Instruction: Copy everything in the listing below word for word, apart from any images.

..............................

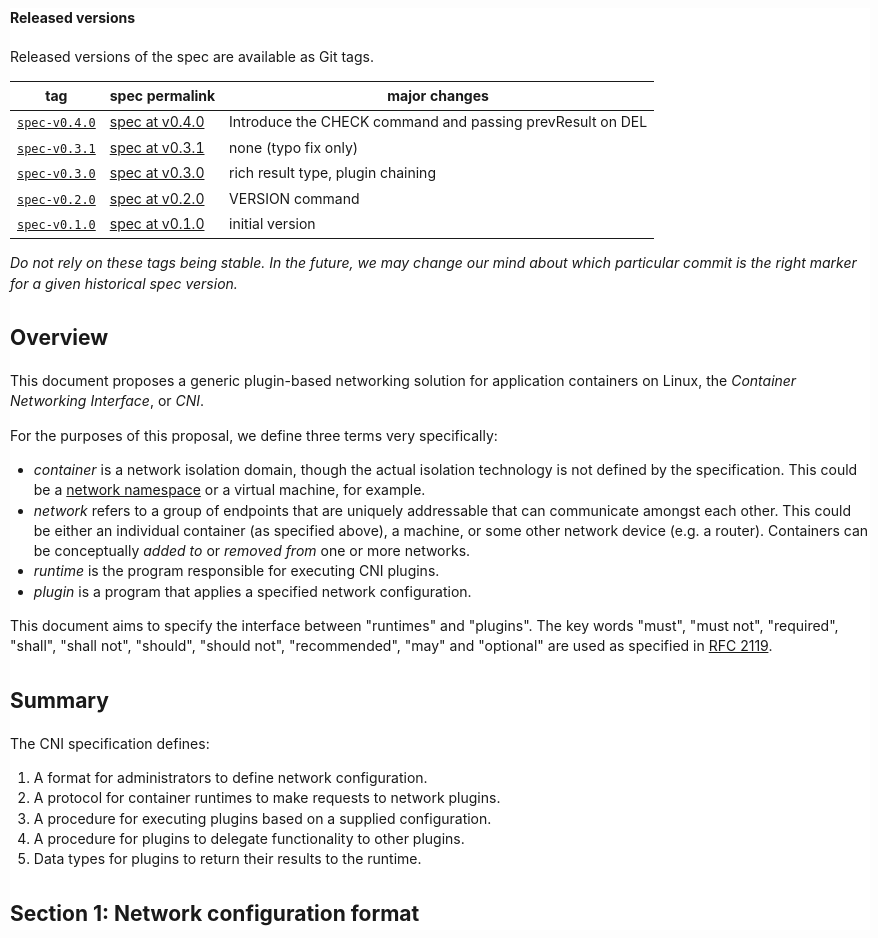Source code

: #### Released versions

Released versions of the spec are available as Git tags.

| tag                                                                                  | spec permalink                                                                        | major changes                     |
| ------------------------------------------------------------------------------------ | ------------------------------------------------------------------------------------- | --------------------------------- |
| [`spec-v0.4.0`](https://github.com/containernetworking/cni/releases/tag/spec-v0.4.0) | [spec at v0.4.0](https://github.com/containernetworking/cni/blob/spec-v0.4.0/SPEC.md) | Introduce the CHECK command and passing prevResult on DEL |
| [`spec-v0.3.1`](https://github.com/containernetworking/cni/releases/tag/spec-v0.3.1) | [spec at v0.3.1](https://github.com/containernetworking/cni/blob/spec-v0.3.1/SPEC.md) | none (typo fix only)              |
| [`spec-v0.3.0`](https://github.com/containernetworking/cni/releases/tag/spec-v0.3.0) | [spec at v0.3.0](https://github.com/containernetworking/cni/blob/spec-v0.3.0/SPEC.md) | rich result type, plugin chaining |
| [`spec-v0.2.0`](https://github.com/containernetworking/cni/releases/tag/spec-v0.2.0) | [spec at v0.2.0](https://github.com/containernetworking/cni/blob/spec-v0.2.0/SPEC.md) | VERSION command                   |
| [`spec-v0.1.0`](https://github.com/containernetworking/cni/releases/tag/spec-v0.1.0) | [spec at v0.1.0](https://github.com/containernetworking/cni/blob/spec-v0.1.0/SPEC.md) | initial version                   |

*Do not rely on these tags being stable.  In the future, we may change our mind about which particular commit is the right marker for a given historical spec version.*


## Overview

This document proposes a generic plugin-based networking solution for application containers on Linux, the _Container Networking Interface_, or _CNI_.

For the purposes of this proposal, we define three terms very specifically:
- _container_ is a network isolation domain, though the actual isolation technology is not defined by the specification. This could be a [network namespace][namespaces] or a virtual machine, for example.
- _network_ refers to a group of endpoints that are uniquely addressable that can communicate amongst each other. This could be either an individual container (as specified above), a machine, or some other network device (e.g. a router). Containers can be conceptually _added to_ or _removed from_ one or more networks.
- _runtime_ is the program responsible for executing CNI plugins.
- _plugin_ is a program that applies a specified network configuration.

This document aims to specify the interface between "runtimes" and "plugins". The key words "must", "must not", "required", "shall", "shall not", "should", "should not", "recommended", "may" and "optional" are used as specified in [RFC 2119][rfc-2119].

[namespaces]: http://man7.org/linux/man-pages/man7/namespaces.7.html 
[rfc-2119]: https://www.ietf.org/rfc/rfc2119.txt



## Summary

The CNI specification defines:

1. A format for administrators to define network configuration.
2. A protocol for container runtimes to make requests to network plugins.
3. A procedure for executing plugins based on a supplied configuration.
4. A procedure for plugins to delegate functionality to other plugins.
5. Data types for plugins to return their results to the runtime.

## Section 1: Network configuration format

..............................

Answer section:
Source code

: #### Released versions

Released versions of the spec are available as Git tags.

| tag                                                                                  | spec permalink                                                                        | major changes                     |
| ------------------------------------------------------------------------------------ | ------------------------------------------------------------------------------------- | --------------------------------- |
| [`spec-v0.4.0`](https://github.com/containernetworking/cni/releases/tag/spec-v0.4.0) | [spec at v0.4.0](https://github.com/containernetworking/cni/blob/spec-v0.4.0/SPEC.md) | Introduce the CHECK command and passing prevResult on DEL |
| [`spec-v0.3.1`](https://github.com/containernetworking/cni/releases/tag/spec-v0.3.1) | [spec at v0.3.1](https://github.com/containernetworking/cni/blob/spec-v0.3.1/SPEC.md) | none (typo fix only)              |
| [`spec-v0.3.0`](https://github.com/containernetworking/cni/releases/tag/spec-v0.3.0) | [spec at v0.3.0](https://github.com/containernetworking/cni/blob/spec-v0.3.0/SPEC.md) | rich result type, plugin chaining |
| [`spec-v0.2.0`](https://github.com/containernetworking/cni/releases/tag/spec-v0.2.0) | [spec at v0.2.0](https://github.com/containernetworking/cni/blob/spec-v0.2.0/SPEC.md) | VERSION command                   |
| [`spec-v0.1.0`](https://github.com/containernetworking/cni/releases/tag/spec-v0.1.0) | [spec at v0.1.0](https://github.com/containernetworking/cni/blob/spec-v0.1.0/SPEC.md) | initial version                   |

*Do not rely on these tags being stable.  In the future, we may change our mind about which particular commit is the right marker for a given historical spec version.*


## Overview

This document proposes a generic plugin-based networking solution for application containers on Linux, the _Container Networking Interface_, or _CNI_.

For the purposes of this proposal, we define three terms very specifically:
- _container_ is a network isolation domain, though the actual isolation technology is not defined by the specification. This could be a [network namespace][namespaces] or a virtual machine, for example.
- _network_ refers to a group of endpoints that are uniquely addressable that can communicate amongst each other. This could be either an individual container (as specified above), a machine, or some other network device (e.g. a router). Containers can be conceptually _added to_ or _removed from_ one or more networks.
- _runtime_ is the program responsible for executing CNI plugins.
- _plugin_ is a program that applies a specified network configuration.

This document aims to specify the interface between "runtimes" and "plugins". The key words "must", "must not", "required", "shall", "shall not", "should", "should not", "recommended", "may" and "optional" are used as specified in [RFC 2119][rfc-2119].

[namespaces]: http://man7.org/linux/man-pages/man7/namespaces.7.html 
[rfc-2119]: https://www.ietf.org/rfc/rfc2119.txt



## Summary

The CNI specification defines:

1. A format for administrators to define network configuration.
2. A protocol for container runtimes to make requests to network plugins.
3. A procedure for executing plugins based on a supplied configuration.
4. A procedure for plugins to delegate functionality to other plugins.
5. Data types for plugins to return their results to the runtime.

## Section 1: Network configuration format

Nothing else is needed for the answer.